When Dad spelled out exactly how many weeks Justus had to save to buy the toy, “he cried even more.”
Dad has also taught the kids about earned interest. Once they understood, they shopped for the highest bank certificate of deposit, finding a 2 percent interest rate from Ally Bank.
Then, there is what I call the annual “Tough Love Dinner.”
“They like to eat out, and we thought it’s about time they started paying,” Ullman said of his children.
Four years ago, the family trotted off in the minivan, money jars in hand, to Paradiso Ristorante in Springfield. As soon as Mom, Dad and the three kids sat down, Alydia turned to her mother.
“What are you having for dinner,” she asked. “Are you having wine? Any salad? Are you going to get dessert?”
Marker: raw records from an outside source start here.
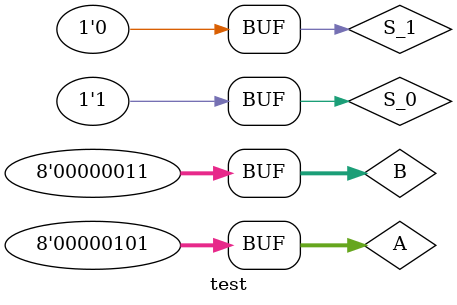
<source format=sv>
`timescale 1ns / 1ps


module test();
 logic S_1;
             logic S_0;
            logic signed [7:0] A;
            logic signed [7:0] B;
             logic signed [15:0]R;
             
             decoder dec(S_1, S_0, A, B, R);
             
             initial begin 
             S_1 = 0; S_0 = 0; A = 5; B = 3; #100;
             S_1 = 1; #100;
             S_0 = 1; #100;
             S_1 = 0; 
             
             
             end
//logic clk;
//logic button, reset;
//logic signed [7:0]a;
//logic signed [7:0]b;
//logic signed [15:0]out; 
//logic  [6:0]seg;
//logic [3:0] an;

//top uut( clk, reset, button, a,b, out,seg,,an);
//initial 
//    begin 
//       clk = 1;
//       b = 8'b11101000;
//       a = 8'b11100101;   
//       reset = 0;
//       #20;
//       #20;
//       b1 = 0;
//       b2 = 0;
//       b3 = 1;
//       b4 = 0;       
//       #20;
//       b1 = 0;
//       b2 = 0;
//       b3 = 0;
//       b4 = 0; 
//       #20;
//       #20;
//       b = 8'b01111000;
//       a = 8'b01100101; 
       
//       #100;
//       reset = 1; 
//       #20;
//       reset = 0; 
//       #20;
//       b1 = 0;
//       b2 = 0;
//       b3 = 0;
//       b4 = 1;   
//       #20;
//       b3=0;
//       #20;
//       #20;
       
//        clk = 1;
//       b = 8'b11101000;
//       a = 8'b11100101;   
//       reset = 0;
//       #20;
//       #20;
//       b1 = 0;
//       b2 = 0;
//       b3 = 1;
//       b4 = 0;       
//       #20;
//         #20;
//           #20;
//       b1 = 0;
//       b2 = 1;
//       b3 = 0;
//       b4 = 0; 
//       #20;
//       #20;
//        clk = 1;
//       b = 8'b11101000;
//       a = 8'b11100101;   
//       reset = 0;
//       #20;
//       #20;
//       b1 = 0;
//       b2 = 0;
//       b3 = 1;
//       b4 = 0;       
//       #20;
//     end       
//always
//        #10 clk = ~clk;

endmodule

</source>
“What do you care?” asked Mom.
“I’m paying for it,” Alydia responded.
When the check arrived, the kids pulled out their cash. Just before the bill was paid, a discussion broke out about whether every kid should contribute equally to the bill.
The two younger siblings, advised by Dad, pushed for a pro rata payment based on age, while Alydia — the oldest, with the most potential exposure to the bill — argued for an equal third from each.
“They got into this debate without knowing they were debating a progressive tax versus a flat tax,” Ullman said.
In the end, Alydia paid the greatest share. She can afford it. The industrious kid is the richest of the three and bolsters her allowance with income from babysitting and making jewelry.
“Alydia is moneybags,” said her proud dad. “She hardly ever spends her fun money. She is sitting on some serious dry powder.”